_WORK INSTRUCTIONS_.
Exactly as written, print each of the entries.

_DATA TO PROCESS_.
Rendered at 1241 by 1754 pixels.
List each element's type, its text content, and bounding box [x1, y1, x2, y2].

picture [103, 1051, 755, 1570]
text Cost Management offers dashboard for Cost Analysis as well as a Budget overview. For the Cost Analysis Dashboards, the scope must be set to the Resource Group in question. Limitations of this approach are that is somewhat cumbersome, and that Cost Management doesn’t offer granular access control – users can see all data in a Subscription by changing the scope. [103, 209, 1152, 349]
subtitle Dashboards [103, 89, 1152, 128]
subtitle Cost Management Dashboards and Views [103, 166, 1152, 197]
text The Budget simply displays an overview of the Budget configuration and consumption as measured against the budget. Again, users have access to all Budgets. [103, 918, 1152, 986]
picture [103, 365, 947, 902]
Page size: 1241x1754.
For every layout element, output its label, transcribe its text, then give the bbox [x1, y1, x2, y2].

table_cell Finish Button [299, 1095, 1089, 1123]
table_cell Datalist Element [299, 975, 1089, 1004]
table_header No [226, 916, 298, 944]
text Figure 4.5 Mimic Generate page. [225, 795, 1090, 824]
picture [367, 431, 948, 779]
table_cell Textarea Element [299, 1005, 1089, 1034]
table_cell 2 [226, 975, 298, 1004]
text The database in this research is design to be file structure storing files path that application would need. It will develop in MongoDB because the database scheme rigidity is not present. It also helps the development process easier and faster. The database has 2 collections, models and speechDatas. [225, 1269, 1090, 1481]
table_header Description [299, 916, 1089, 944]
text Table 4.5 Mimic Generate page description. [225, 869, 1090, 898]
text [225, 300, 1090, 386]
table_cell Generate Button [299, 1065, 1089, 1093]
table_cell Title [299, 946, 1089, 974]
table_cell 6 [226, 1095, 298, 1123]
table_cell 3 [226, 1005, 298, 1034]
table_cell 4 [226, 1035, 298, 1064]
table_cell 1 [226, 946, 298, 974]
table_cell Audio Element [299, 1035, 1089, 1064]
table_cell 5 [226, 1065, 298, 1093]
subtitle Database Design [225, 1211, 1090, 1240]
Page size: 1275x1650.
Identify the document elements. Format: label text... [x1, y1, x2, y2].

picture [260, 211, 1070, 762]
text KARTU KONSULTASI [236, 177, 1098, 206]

_TASK OUTPUT_.
Rendered at 1241 by 1754 pixels.
List each element's type, its text content, and bounding box [x1, y1, x2, y2].

picture [103, 1051, 755, 1570]
text Cost Management offers dashboard for Cost Analysis as well as a Budget overview. For the Cost Analysis Dashboards, the scope must be set to the Resource Group in question. Limitations of this approach are that is somewhat cumbersome, and that Cost Management doesn’t offer granular access control – users can see all data in a Subscription by changing the scope. [103, 209, 1152, 349]
subtitle Dashboards [103, 89, 1152, 128]
subtitle Cost Management Dashboards and Views [103, 166, 1152, 197]
text The Budget simply displays an overview of the Budget configuration and consumption as measured against the budget. Again, users have access to all Budgets. [103, 918, 1152, 986]
picture [103, 365, 947, 902]
Page size: 1241x1754.
For every layout element, output its label, transcribe its text, then give the bbox [x1, y1, x2, y2].

table_cell Finish Button [299, 1095, 1089, 1123]
table_cell Datalist Element [299, 975, 1089, 1004]
table_header No [226, 916, 298, 944]
text Figure 4.5 Mimic Generate page. [225, 795, 1090, 824]
picture [367, 431, 948, 779]
table_cell Textarea Element [299, 1005, 1089, 1034]
table_cell 2 [226, 975, 298, 1004]
text The database in this research is design to be file structure storing files path that application would need. It will develop in MongoDB because the database scheme rigidity is not present. It also helps the development process easier and faster. The database has 2 collections, models and speechDatas. [225, 1269, 1090, 1481]
table_header Description [299, 916, 1089, 944]
text Table 4.5 Mimic Generate page description. [225, 869, 1090, 898]
text [225, 300, 1090, 386]
table_cell Generate Button [299, 1065, 1089, 1093]
table_cell Title [299, 946, 1089, 974]
table_cell 6 [226, 1095, 298, 1123]
table_cell 3 [226, 1005, 298, 1034]
table_cell 4 [226, 1035, 298, 1064]
table_cell 1 [226, 946, 298, 974]
table_cell Audio Element [299, 1035, 1089, 1064]
table_cell 5 [226, 1065, 298, 1093]
subtitle Database Design [225, 1211, 1090, 1240]
Page size: 1275x1650.
Identify the document elements. Format: label text... [x1, y1, x2, y2].

picture [260, 211, 1070, 762]
text KARTU KONSULTASI [236, 177, 1098, 206]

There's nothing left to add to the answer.